Problem: Rewrite every one of these rows with "pigeon in flight near ground" changed to "low-flying pigeon" wherever it occurs, keeping everything else the same. Omit the pictures from your version.

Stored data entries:
********
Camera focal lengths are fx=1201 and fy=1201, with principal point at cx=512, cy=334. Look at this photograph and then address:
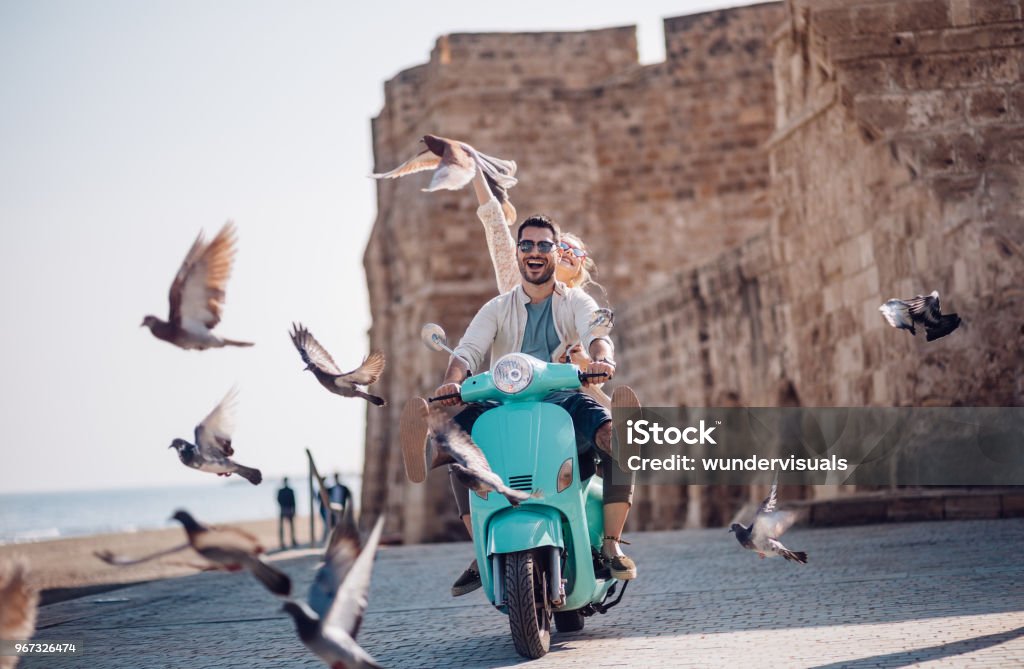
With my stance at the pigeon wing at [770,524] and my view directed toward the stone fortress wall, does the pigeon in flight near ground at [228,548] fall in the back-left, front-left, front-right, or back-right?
back-left

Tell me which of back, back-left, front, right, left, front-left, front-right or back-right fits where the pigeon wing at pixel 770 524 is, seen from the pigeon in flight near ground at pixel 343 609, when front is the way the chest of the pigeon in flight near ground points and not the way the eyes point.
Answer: back-right

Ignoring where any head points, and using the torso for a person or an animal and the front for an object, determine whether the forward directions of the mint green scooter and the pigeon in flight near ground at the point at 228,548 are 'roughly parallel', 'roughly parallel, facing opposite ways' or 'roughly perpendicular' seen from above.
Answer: roughly perpendicular

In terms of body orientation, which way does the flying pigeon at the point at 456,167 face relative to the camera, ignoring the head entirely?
to the viewer's left

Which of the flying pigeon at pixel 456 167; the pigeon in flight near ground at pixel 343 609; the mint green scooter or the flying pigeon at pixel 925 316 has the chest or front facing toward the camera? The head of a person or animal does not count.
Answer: the mint green scooter

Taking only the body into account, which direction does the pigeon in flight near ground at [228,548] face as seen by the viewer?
to the viewer's left

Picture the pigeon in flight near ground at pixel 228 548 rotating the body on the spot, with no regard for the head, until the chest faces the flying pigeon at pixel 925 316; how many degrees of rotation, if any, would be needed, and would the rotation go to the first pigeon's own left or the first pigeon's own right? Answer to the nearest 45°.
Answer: approximately 135° to the first pigeon's own right

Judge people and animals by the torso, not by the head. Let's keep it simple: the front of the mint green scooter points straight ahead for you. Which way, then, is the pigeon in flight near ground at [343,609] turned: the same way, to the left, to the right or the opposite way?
to the right

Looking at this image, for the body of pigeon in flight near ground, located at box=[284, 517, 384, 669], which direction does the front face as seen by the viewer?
to the viewer's left

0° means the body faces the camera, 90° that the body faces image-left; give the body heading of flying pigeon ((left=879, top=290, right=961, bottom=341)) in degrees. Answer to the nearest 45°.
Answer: approximately 90°

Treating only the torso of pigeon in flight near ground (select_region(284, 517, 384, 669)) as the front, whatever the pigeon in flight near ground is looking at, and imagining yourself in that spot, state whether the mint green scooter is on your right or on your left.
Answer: on your right
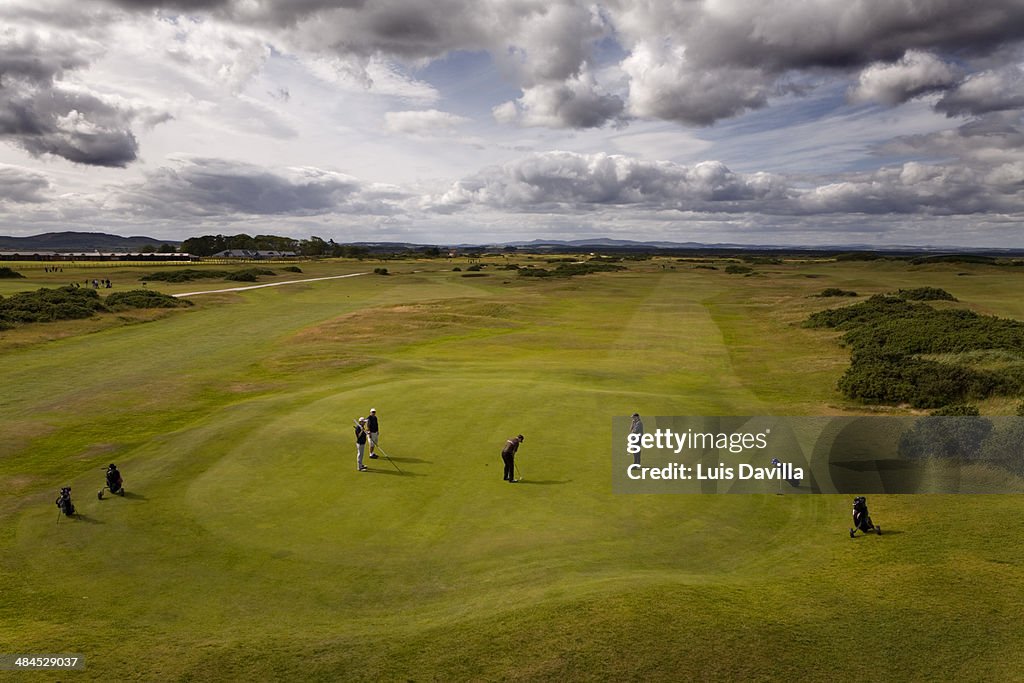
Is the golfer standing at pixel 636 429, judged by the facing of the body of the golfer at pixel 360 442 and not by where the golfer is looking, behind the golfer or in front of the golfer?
in front

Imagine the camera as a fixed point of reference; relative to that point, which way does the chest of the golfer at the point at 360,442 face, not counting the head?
to the viewer's right

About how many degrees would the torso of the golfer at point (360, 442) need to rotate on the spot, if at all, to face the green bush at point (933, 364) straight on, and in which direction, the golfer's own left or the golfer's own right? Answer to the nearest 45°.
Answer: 0° — they already face it

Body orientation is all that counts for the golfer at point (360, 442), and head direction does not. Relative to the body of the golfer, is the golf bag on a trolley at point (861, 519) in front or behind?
in front

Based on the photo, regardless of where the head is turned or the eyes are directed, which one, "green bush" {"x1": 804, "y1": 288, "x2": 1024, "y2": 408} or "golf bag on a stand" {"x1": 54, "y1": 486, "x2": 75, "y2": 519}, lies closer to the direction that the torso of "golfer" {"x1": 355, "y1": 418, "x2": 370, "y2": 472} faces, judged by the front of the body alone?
the green bush

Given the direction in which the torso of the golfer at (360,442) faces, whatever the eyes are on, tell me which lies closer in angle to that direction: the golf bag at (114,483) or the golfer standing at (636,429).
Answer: the golfer standing

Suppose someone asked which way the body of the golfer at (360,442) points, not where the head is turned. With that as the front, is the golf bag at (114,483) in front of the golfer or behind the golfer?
behind

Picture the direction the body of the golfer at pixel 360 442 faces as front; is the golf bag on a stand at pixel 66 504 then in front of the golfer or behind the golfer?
behind

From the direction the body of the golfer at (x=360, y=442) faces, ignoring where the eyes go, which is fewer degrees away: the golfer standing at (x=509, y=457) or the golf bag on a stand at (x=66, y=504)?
the golfer standing
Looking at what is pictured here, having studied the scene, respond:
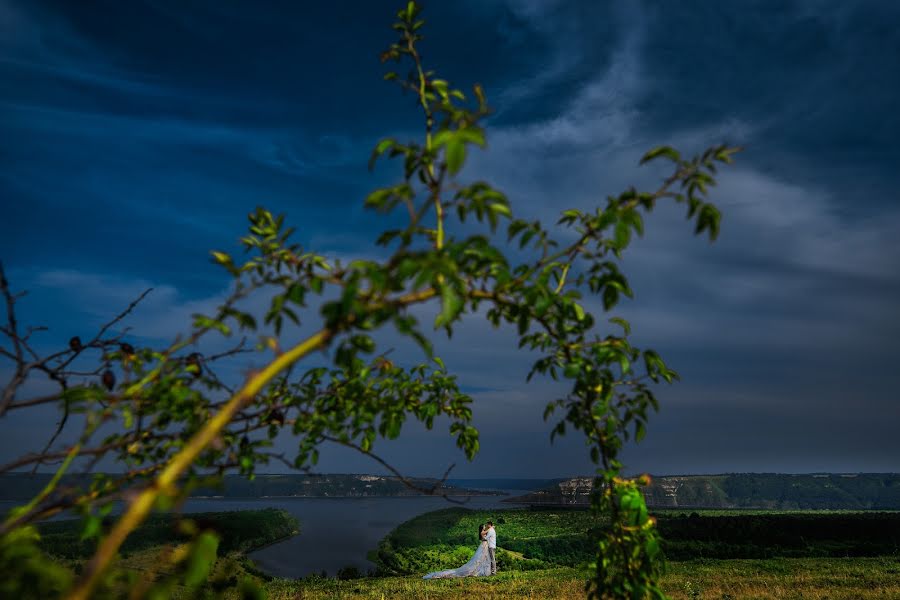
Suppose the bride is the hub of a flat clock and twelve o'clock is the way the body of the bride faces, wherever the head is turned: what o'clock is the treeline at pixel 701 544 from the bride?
The treeline is roughly at 11 o'clock from the bride.

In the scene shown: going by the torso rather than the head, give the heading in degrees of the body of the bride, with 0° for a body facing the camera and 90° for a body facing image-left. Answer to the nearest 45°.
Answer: approximately 270°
********
Result of this exercise:
Camera focal lengths are fx=1201 and fy=1201, with principal point at cx=512, cy=334. Look at this photograph and then address:
With my stance at the pigeon wing at [770,524] and my view directed toward the stone fortress wall, does the low-flying pigeon at [228,548] fall in the back-left, front-left, front-right, or back-right?
back-left

Tell me which of back, back-left, front, right, left, front-left, front-right or back-right fits where the pigeon wing at pixel 770 524 is, seen from the low-flying pigeon at pixel 343 609, when front is the way the chest of the low-flying pigeon points and not the way the eyes point.
Answer: back-right

Ignoring where any head points, and using the torso for a person or an animal and the front for an object, determine whether the forward directions of the mint green scooter and the low-flying pigeon at the point at 228,548 are 'roughly parallel', 'roughly parallel, facing opposite ways' or 'roughly perpendicular' seen from above.
Answer: roughly perpendicular

In terms of body orientation, which way does the flying pigeon at the point at 456,167 face relative to the camera, ignoring the head entirely?
to the viewer's left

Which of the flying pigeon at pixel 456 167; the low-flying pigeon at pixel 343 609; the mint green scooter or the flying pigeon at pixel 925 316 has the chest or front facing toward the camera? The head of a person or animal does not count.
Answer: the mint green scooter

Taking only the body into account, which direction does the low-flying pigeon at [228,548] face as seen by the viewer?
to the viewer's left

Picture the low-flying pigeon at pixel 228 548 rotating the body on the spot, with no regard for the head, until the chest faces the flying pigeon at pixel 925 316; how many degrees of rotation, if any, would be needed, and would the rotation go to the first pigeon's own left or the first pigeon's own right? Answer to the nearest 45°.
Answer: approximately 135° to the first pigeon's own right

Judge people and animals by the torso, not by the head. Let's keep it simple: the front of the mint green scooter points straight ahead for you. Which way, then, is the low-flying pigeon at [343,609] turned: the same way, to the left, to the right or the opposite way?
to the right

Looking at this image, for the body of low-flying pigeon, located at box=[284, 517, 384, 669], which direction does the front face as seen by the viewer?
to the viewer's left

0° means the body faces the camera, 90° that the body faces image-left; give the body heading of flying pigeon ((left=879, top=290, right=961, bottom=341)) in degrees. Answer to the nearest 45°.
Answer: approximately 90°

Treating only the torso of low-flying pigeon (select_region(284, 517, 384, 669)) as the front, whatever the low-flying pigeon is looking at, and imagining yourself in that spot, state whether the mint green scooter is on your right or on your left.
Answer: on your right
Is the golfer standing at pixel 636 429, judged by the facing of the body of the golfer at pixel 360 442 and not by where the golfer is looking, behind the golfer or in front of the golfer?
in front

Imagine the camera as a fixed point of reference; relative to that point, which way does the chest of the golfer at the point at 360,442 face, not counting the head?
to the viewer's right

About how many degrees would the torso of the golfer at point (360, 442) need to rotate on the spot, if at all, to face the green bush at point (933, 364) straight on, and in which direction, the golfer's own left or the golfer's own right? Answer to the nearest 45°.
Answer: 0° — they already face it

Body orientation is all that counts for the golfer at point (360, 442), and head direction does not. Relative to the body of the golfer, is the golf bag on a trolley at point (861, 519) in front or behind?
in front

Based on the photo, regardless of where the head is turned or the eyes are directed, which one, "green bush" {"x1": 804, "y1": 288, "x2": 1024, "y2": 408} or "golf bag on a stand" {"x1": 54, "y1": 486, "x2": 75, "y2": 519}, lies closer to the direction that the torso of "golfer" {"x1": 355, "y1": 418, "x2": 370, "y2": 472} faces, judged by the front of the body alone?
the green bush

Given the direction in which the torso of the golfer at (360,442) faces, whatever the eyes are on, tell me which lies closer in angle to that direction: the golf bag at (114,483) or the golfer standing at (636,429).
Answer: the golfer standing

Suppose someone asked which way the body of the golfer at (360,442) points, not where the head is turned. With that as the front, is the golf bag at (114,483) in front of the golfer or behind the golfer?
behind

Picture the direction the body of the golfer at pixel 360 442 faces as front; is the golf bag on a stand at pixel 66 504 then in front of the golfer or behind the golfer?
behind

From the direction the body of the golfer at (x=360, y=442) faces, ignoring where the eyes go, which is fewer degrees away: the golfer standing at (x=509, y=457) or the golf bag on a stand at (x=66, y=504)?
the golfer standing
Looking at what is pictured here, having studied the scene, respond:
Suppose the bride is the hub of a flat clock and twelve o'clock is the way the body of the bride faces, wherever the head is turned: what o'clock is the treeline at pixel 701 544 from the bride?
The treeline is roughly at 11 o'clock from the bride.

In the scene shown: going by the torso rather than the head, give the heading in degrees of the body of the bride, with 0° for a body facing the camera and 90° for a body facing image-left. Answer to the nearest 45°.
Answer: approximately 270°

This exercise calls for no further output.